▶ [REQUIREMENT] The required lines are those that contain "padding"; pull them out of the data and copy them.

───── TASK INPUT ─────

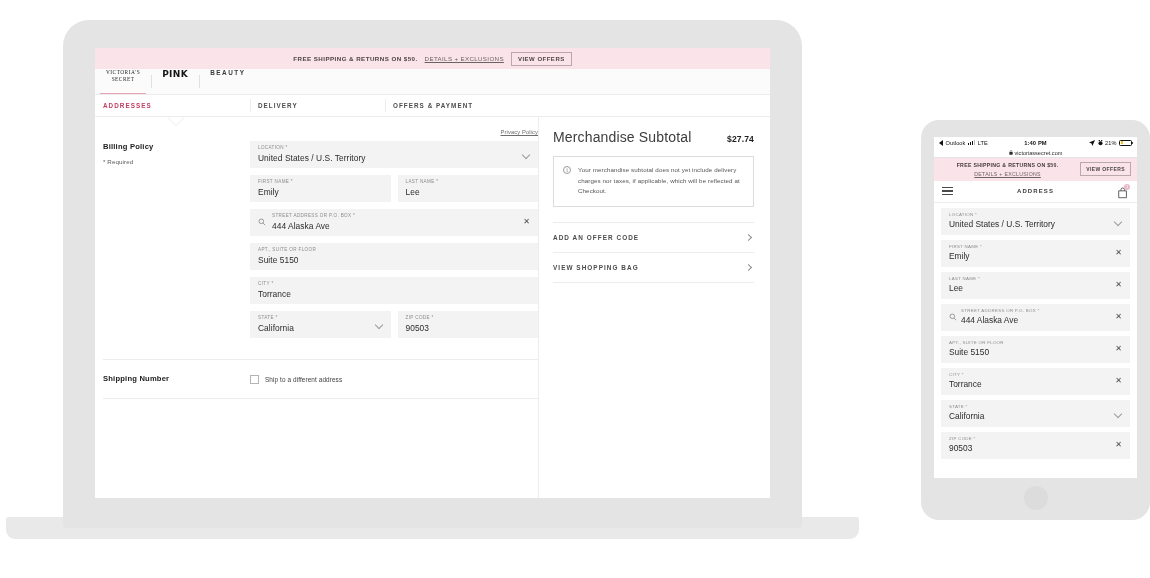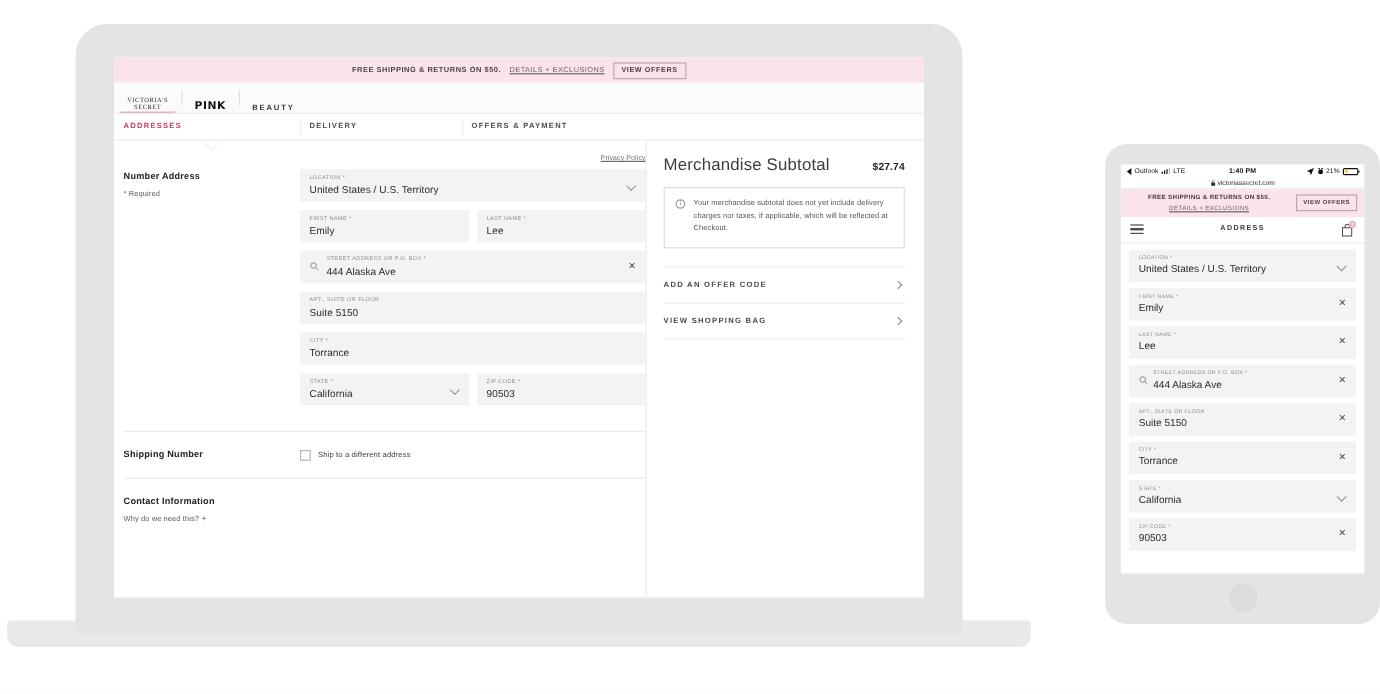--- a/index.html
+++ b/index.html
@@ -45,21 +45,21 @@
     border: 1px solid #b9a8ae; background: transparent;
     padding: 3px 6px; line-height: 1; text-transform: uppercase; cursor: pointer;
   }
 
   
   .brandbar {
     height: 26px; background: #fbfbfb; display: flex; align-items: stretch;
     border-bottom: 1px solid #ececec;
   }
   .brandtab {
-    display: flex; align-items: flex-end; justify-content: center;
+    display: flex; align-items: flex-start; justify-content: center;
     padding: 0 11px; position: relative; cursor: pointer;
   }
   .brandtab + .brandtab::before {
     content: ""; position: absolute; left: 0; top: 6px; bottom: 6px;
     width: 1px; background: #e0e0e0;
   }
   .brandtab.active::after {
     content: ""; position: absolute; left: 5px; right: 5px; bottom: 0;
     height: 1.5px; background: #e8a3b4;
   }
@@ -308,21 +308,21 @@
         <span class="step-notch-edge"></span>
         <span class="step-notch"></span>
       </div>
 
       <div class="co-body">
 
         <div class="co-form">
 
           <div class="sect">
             <div class="sect-label">
-              <div class="sect-title">Number Address</div>
+              <div class="sect-title">Billing Policy</div>
               <div class="sect-sub">* Required</div>
             </div>
             <div class="sect-fields">
               <span class="privacy">Privacy Policy</span>
 
               <div class="frow">
                 <div class="fld">
                   <div class="fld-lbl">LOCATION *</div>
                   <div class="fld-val">United States / U.S. Territory</div>
                   <span class="f-caret"></span>
@@ -390,26 +390,20 @@
               <div class="chk-row">
                 <span class="chk-box"></span>
                 <span class="chk-txt">Ship to a different address</span>
               </div>
             </div>
           </div>
 
           <div class="hr"></div>
 
           <div class="sect">
-            <div class="sect-label">
-              <div class="sect-title">Contact Information</div>
-              <div class="sect-sub">
-                <span>Why do we need this?</span><span class="plus-ico">+</span>
-              </div>
-            </div>
           </div>
 
         </div>
 
         <div class="co-side">
           <div class="sub-row">
             <span class="sub-lbl">Merchandise Subtotal</span>
             <span class="sub-amt">$27.74</span>
           </div>
           <div class="note">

─────

▶ [SOLUTION TO THIS PROBLEM]
     padding: 3px 6px; line-height: 1; text-transform: uppercase; cursor: pointer;
     padding: 0 11px; position: relative; cursor: pointer;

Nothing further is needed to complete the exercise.